Es ist das Ergebnis 15-jähriger Schwächung öffentlicher Verwaltung durch
konservative "Effizienzsteigerung" und "Bürokratieabbau". Der schlanke Staat
wird kaum ein leistungsstarker Staat sein. Das ist Mathematik. Wenn die
Standards gesenkt, Kompetenzen zersplittert und die Stimmung vergiftet wird,
braucht sich niemand wundern, dass die Performance sich nicht verbessert.

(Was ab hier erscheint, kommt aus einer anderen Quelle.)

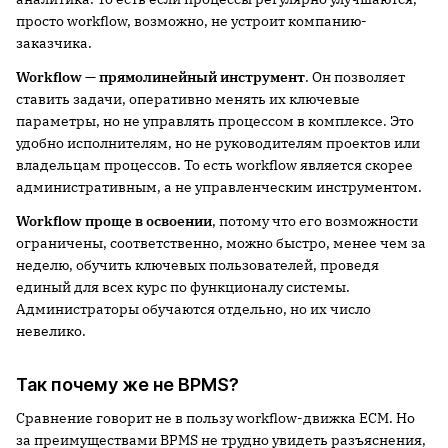
просто workflow, возможно, не устроит компанию-
заказчика.
Workflow
— прямолинейный инструмент
. Он позволяет
ставить задачи, оперативно менять их ключевые
параметры, но не управлять процессом в комплексе. Это
удобно исполнителям, но не руководителям проектов или
владельцам процессов. То есть workflow является скорее
административным, а не управленческим инструментом.
Workflow
проще в освоении
, потому что его возможности
ограничены, соответственно, можно быстро, менее чем за
неделю, обучить ключевых пользователей, проведя
единый для всех курс по функционалу системы.
Администраторы обучаются отдельно, но их число
невелико.
Так почему же не BPMS?
Сравнение говорит не в пользу workflow-движка ECM. Но
за преимуществами BPMS не трудно увидеть разъяснения,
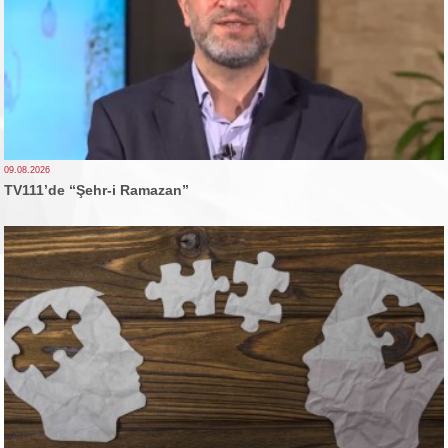
09.08.2026
TV111’de “Şehr-i Ramazan”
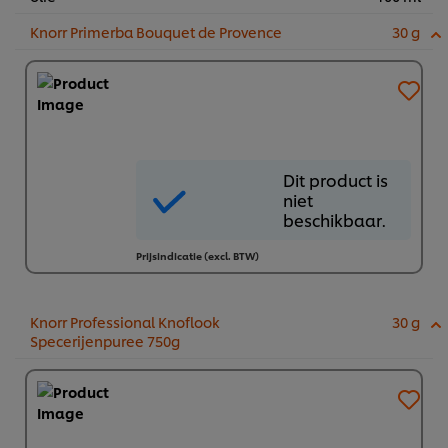
Knorr Primerba Bouquet de Provence
30 g
Dit product
Dit product is
is niet
niet
beschikbaar.
beschikbaar.
Prijsindicatie (excl. BTW)
Knorr Professional Knoflook
30 g
Specerijenpuree 750g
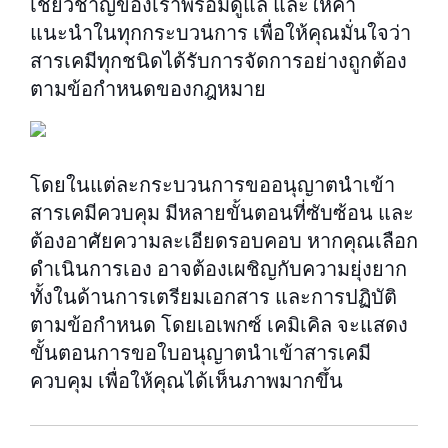
เชี่ยวชาญของเราพร้อมดูแล และให้คำ
แนะนำในทุกกระบวนการ เพื่อให้คุณมั่นใจว่า
สารเคมีทุกชนิดได้รับการจัดการอย่างถูกต้อง
ตามข้อกำหนดของกฎหมาย
โดยในแต่ละกระบวนการขออนุญาตนำเข้า
สารเคมีควบคุม มีหลายขั้นตอนที่ซับซ้อน และ
ต้องอาศัยความละเอียดรอบคอบ หากคุณเลือก
ดำเนินการเอง อาจต้องเผชิญกับความยุ่งยาก
ทั้งในด้านการเตรียมเอกสาร และการปฏิบัติ
ตามข้อกำหนด โดยเอเพกซ์ เคมิเคิล จะแสดง
ขั้นตอนการขอใบอนุญาตนำเข้าสารเคมี
ควบคุม เพื่อให้คุณได้เห็นภาพมากขึ้น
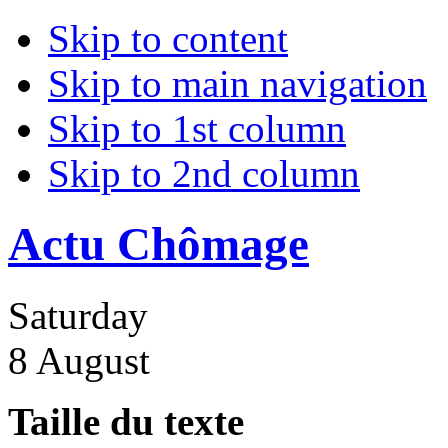
Skip to content
Skip to main navigation
Skip to 1st column
Skip to 2nd column
Actu Chômage
Saturday
8 August
Taille du texte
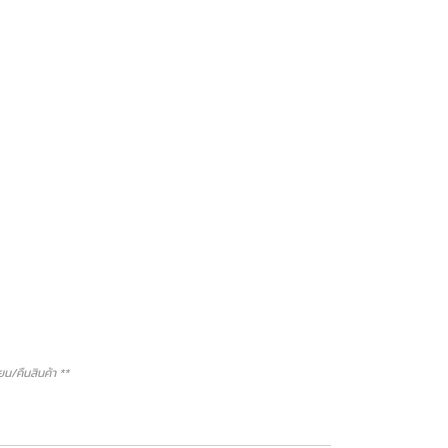
/คืนสินค้า **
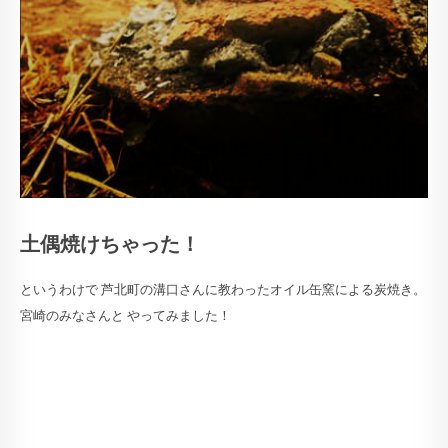
土偶焼けちゃった！
というわけで 芦北町の溝口さんに教わったオイル缶窯による炭焼き。
宮崎のみなさんと やってみました！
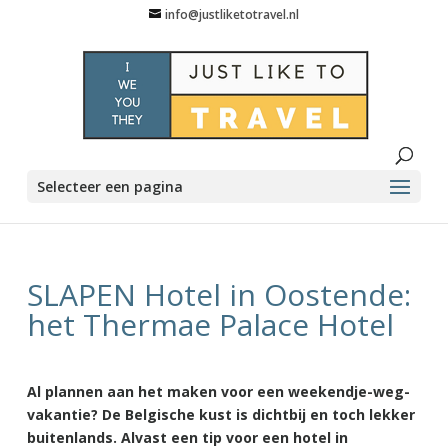
info@justliketotravel.nl
Selecteer een pagina
SLAPEN Hotel in Oostende:
het Thermae Palace Hotel
Al plannen aan het maken voor een weekendje-weg-
vakantie? De Belgische kust is dichtbij en toch lekker
buitenlands. Alvast een tip voor een hotel in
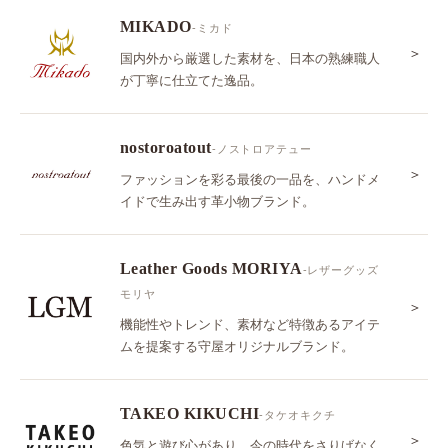
MIKADO
-ミカド
＞
国内外から厳選した素材を、日本の熟練職人
が丁寧に仕立てた逸品。
nostoroatout
-ノストロアテュー
＞
ファッションを彩る最後の一品を、ハンドメ
イドで生み出す革小物ブランド。
Leather Goods MORIYA
-レザーグッズ
モリヤ
＞
機能性やトレンド、素材など特徴あるアイテ
ムを提案する守屋オリジナルブランド。
TAKEO KIKUCHI
-タケオキクチ
＞
色気と遊び心があり、今の時代をさりげなく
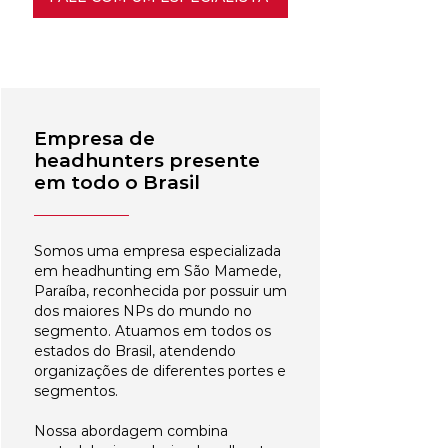
Empresa de
headhunters presente
em todo o Brasil
Somos uma empresa especializada
em headhunting em São Mamede,
Paraíba, reconhecida por possuir um
dos maiores NPs do mundo no
segmento. Atuamos em todos os
estados do Brasil, atendendo
organizações de diferentes portes e
segmentos.
Nossa abordagem combina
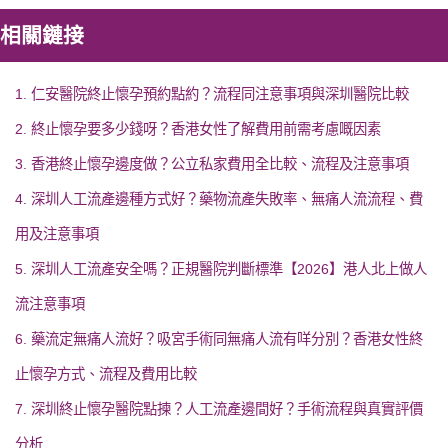
相關鏈接
1. 仁安醫院終止懷孕預約點約？流程同注意事項與深圳醫院比較
2. 終止懷孕要多少錢呀？香港女性了解費用前需考慮嘅因素
3. 香港終止懷孕邊度做？公立私家費用全比較、流程及注意事項
4. 深圳人工流產邊種方式好？藥物流產失敗率、無痛人流流程、費
用及注意事項
5. 深圳人工流產安全嗎？正規醫院判斷標準【2026】港人北上做人
流注意事項
6. 藥流定無痛人流好？吸宮手術同無痛人流有咩分別？香港女性終
止懷孕方式、流程及費用比較
7. 深圳終止懷孕醫院點揀？人工流產邊間好？手術流程與真實評價
分析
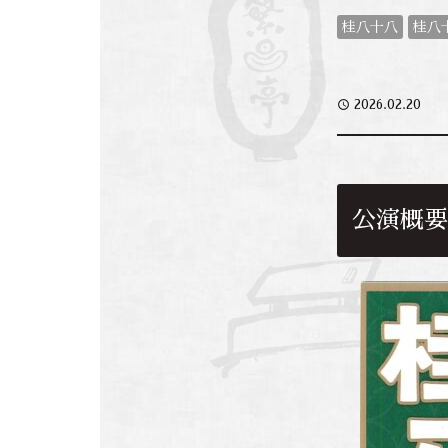
桂八十八
桂八
access_time
2026.02.20
公演概要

Hoffentlich spricht sich das herum, bevor die nächste Bevölkerungsgruppe in
den Genuss einer solchen "Effizienzsteigerung" kommt.
*Philipp Sonderegger*
*
Quelle: http://phsblog.at/der-schlanke-staat-taumelt/
Vorabdruck aus mo - Magazin für Menschenrechte
Fussnoten
1) Art 10 Abs 1 Z3 B-VG: Bundessache ist die Gesetzgebung und die
Vollziehung in folgenden Angelegenheiten: Asyl
2) In Art 3 Z4 GVV heisst es wörtlich unter Aufgaben des Bundes: "Schaffung
von Vorsorgekapazitäten für die Bewältigung von Unterbringungsengpässen in
den Ländern."
https://www.ris.bka.gv.at/GeltendeFassung.wxe?Abfrage=Bundesnormen&Gesetzesnummer=20003460
3) Selbst die Legistiker des BMI weisen darauf hin, dass sich die
Verpflichtung zur Unterbringung nicht nur aus der "Armenfürsorge" - einer
Kompetenz der Länder - speist: Das Bundesbetreuungsgesetz gilt nicht nur für
hilfsbedürftige also mittellose Fremde, Unterbringung ist auch für
Vermögende bereitzustellen.
http://www.bmi.gv.at/cms/BMI_SIAK/4/2/1/2005/ausgabe_1/files/Marth_1_2005.pdf
4) Unter dem Gesichtspunkt "vorausschauender Planung" sind die
Ressortverantwortlichen überdies angehalten, die gesetzlichen
Voraussetzungen zur Erfüllung zugewiesener Aufgaben zu erwirken. Auf gut
deutsch: Erweist sich die Rechtslage für die Unterbringung von Flüchtlingen
als nicht geeignet, muss Mikl-Leitner eine Änderung initiieren. Dies
geschieht nun offenbar auch endlich.
5) Soweit, dass bereits hochheitliche Aufgaben berührt sind.
Verfassungswidrig, wie die Volksanwaltschaft in ihrem Sonderbericht zur
Schubhaftbetreuung in Vordernberg festgestellt hat.